New Auto Insurance Concept

This entry was posted in Auto Credit

Insurance sign on a BuildingThere’s a brand new concept in auto insurance in that’s making headlines on the west coast.  The state of California has authorized auto insurance companies to implement a “pay-as-you-drive” auto insurance policy. The plan requires that drivers show mileage verification by installing an electronic mileage tracing device into their automobile, or implementing programs that require insurance agents to record odometer readings.

Research shows that pay-as-you-drive programs are less expensive, and may encourage drivers to be more conservative in miles driven which is proposed to reduce pollution and incidence of traffic accidents to prove that they have stayed within the parameters of the insurance policies mileage coverage.

An example of how the plan works is that the insurance company would offer 6 month policies to cover drivers for 1,000-6,000 miles and then policy holders would renew their policy when miles run out.
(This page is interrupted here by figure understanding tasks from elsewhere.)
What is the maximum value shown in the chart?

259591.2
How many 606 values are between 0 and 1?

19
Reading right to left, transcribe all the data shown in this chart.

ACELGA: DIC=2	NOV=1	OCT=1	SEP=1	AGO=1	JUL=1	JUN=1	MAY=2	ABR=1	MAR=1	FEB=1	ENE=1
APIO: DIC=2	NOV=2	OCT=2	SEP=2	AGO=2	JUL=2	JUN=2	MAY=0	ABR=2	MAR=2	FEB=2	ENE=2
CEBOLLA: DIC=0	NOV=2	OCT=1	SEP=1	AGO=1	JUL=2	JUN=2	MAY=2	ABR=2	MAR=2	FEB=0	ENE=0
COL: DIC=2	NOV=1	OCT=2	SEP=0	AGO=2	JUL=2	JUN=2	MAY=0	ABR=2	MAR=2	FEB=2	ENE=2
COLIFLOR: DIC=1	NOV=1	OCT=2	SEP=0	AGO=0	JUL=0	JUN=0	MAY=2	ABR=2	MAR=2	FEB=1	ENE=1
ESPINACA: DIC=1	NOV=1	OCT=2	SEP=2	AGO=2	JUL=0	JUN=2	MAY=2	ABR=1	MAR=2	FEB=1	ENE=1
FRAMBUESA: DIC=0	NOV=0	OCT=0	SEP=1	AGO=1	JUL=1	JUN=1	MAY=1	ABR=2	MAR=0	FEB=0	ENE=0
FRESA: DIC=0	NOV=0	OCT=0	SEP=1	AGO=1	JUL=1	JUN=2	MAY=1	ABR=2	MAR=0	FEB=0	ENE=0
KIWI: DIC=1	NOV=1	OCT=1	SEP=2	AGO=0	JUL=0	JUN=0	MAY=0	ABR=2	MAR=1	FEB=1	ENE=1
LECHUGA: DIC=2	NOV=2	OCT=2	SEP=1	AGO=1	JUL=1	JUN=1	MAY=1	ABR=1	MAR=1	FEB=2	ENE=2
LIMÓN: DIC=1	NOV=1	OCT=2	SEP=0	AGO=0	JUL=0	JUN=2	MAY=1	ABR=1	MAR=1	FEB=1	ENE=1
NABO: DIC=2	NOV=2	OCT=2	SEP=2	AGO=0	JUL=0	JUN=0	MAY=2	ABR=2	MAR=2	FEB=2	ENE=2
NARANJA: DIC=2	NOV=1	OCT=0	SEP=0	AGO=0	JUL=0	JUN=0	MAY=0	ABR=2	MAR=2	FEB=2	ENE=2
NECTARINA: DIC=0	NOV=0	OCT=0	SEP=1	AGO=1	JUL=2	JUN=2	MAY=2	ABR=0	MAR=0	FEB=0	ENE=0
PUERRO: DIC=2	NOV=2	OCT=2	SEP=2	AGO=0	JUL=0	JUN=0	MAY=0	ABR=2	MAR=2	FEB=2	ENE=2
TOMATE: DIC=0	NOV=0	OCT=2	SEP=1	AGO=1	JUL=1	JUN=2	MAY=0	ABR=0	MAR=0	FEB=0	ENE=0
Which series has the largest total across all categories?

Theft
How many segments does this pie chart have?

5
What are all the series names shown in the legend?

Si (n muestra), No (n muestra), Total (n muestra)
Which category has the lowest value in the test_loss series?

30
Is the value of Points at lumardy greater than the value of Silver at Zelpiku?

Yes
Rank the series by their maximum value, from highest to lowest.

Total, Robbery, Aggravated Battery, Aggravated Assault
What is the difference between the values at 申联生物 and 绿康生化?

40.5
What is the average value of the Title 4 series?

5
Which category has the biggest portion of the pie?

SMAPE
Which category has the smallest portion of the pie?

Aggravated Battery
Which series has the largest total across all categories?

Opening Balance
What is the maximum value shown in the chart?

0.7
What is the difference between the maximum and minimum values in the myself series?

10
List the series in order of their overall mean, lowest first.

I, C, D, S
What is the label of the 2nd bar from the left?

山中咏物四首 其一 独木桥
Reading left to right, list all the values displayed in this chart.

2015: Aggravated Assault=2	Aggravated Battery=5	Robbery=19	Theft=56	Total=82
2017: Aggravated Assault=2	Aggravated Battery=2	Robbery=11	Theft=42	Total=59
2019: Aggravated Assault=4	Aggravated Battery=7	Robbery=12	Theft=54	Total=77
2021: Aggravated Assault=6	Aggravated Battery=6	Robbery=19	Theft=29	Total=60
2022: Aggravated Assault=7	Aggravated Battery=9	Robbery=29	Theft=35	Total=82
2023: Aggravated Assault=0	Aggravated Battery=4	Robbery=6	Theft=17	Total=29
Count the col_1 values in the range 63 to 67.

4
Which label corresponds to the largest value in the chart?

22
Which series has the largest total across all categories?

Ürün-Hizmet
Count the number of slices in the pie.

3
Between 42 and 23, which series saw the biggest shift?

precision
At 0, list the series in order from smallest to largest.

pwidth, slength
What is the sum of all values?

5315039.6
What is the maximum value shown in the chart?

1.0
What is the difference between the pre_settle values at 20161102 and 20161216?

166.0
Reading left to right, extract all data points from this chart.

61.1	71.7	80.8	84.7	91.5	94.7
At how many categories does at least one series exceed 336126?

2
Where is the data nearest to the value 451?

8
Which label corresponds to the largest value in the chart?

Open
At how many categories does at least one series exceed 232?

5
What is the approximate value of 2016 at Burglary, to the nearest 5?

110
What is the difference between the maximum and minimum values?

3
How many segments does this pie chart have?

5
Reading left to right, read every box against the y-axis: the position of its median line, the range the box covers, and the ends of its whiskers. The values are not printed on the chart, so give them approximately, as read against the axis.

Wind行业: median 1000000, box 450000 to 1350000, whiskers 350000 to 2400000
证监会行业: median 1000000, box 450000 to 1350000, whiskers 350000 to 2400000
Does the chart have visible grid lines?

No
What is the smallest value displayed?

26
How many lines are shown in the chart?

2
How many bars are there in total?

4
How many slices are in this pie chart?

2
Other types  of policies that are being considered by State Farm, Allstate and Progressive may be to cover drivers for a year long policy that covers a pre-set amount of miles.  At the end of the year policy holders would be issued a refund  if their actual miles are under the pre-set amount, or they would be  billed for extra miles driven that were not covered on the policy.

The California Insurance Commissioner has authorized regulations that allow insurance companies to use mileage verification for pay-as-you-drive policies. Studies have shown that per-mile pricing encourages drivers to alter their habits, particularly with the current auto credit crisis and the consumer consensus to save money. Reducing mileage in turn reduces air pollution, congestion and traffic accidents.

Critics of the new policy proposals are afraid that Insurance companies could go to extremes in trying to access information on insured individual’s record of average speed driven, or when vehicles are being driven in order to inflate rates based on higher risk driving habits.

A new study has confirmed that the result of Americans switching to a pay as you drive type policy will be an average reduction of 4% in oil consumption and an average insurance and gas expense savings of $270 per car.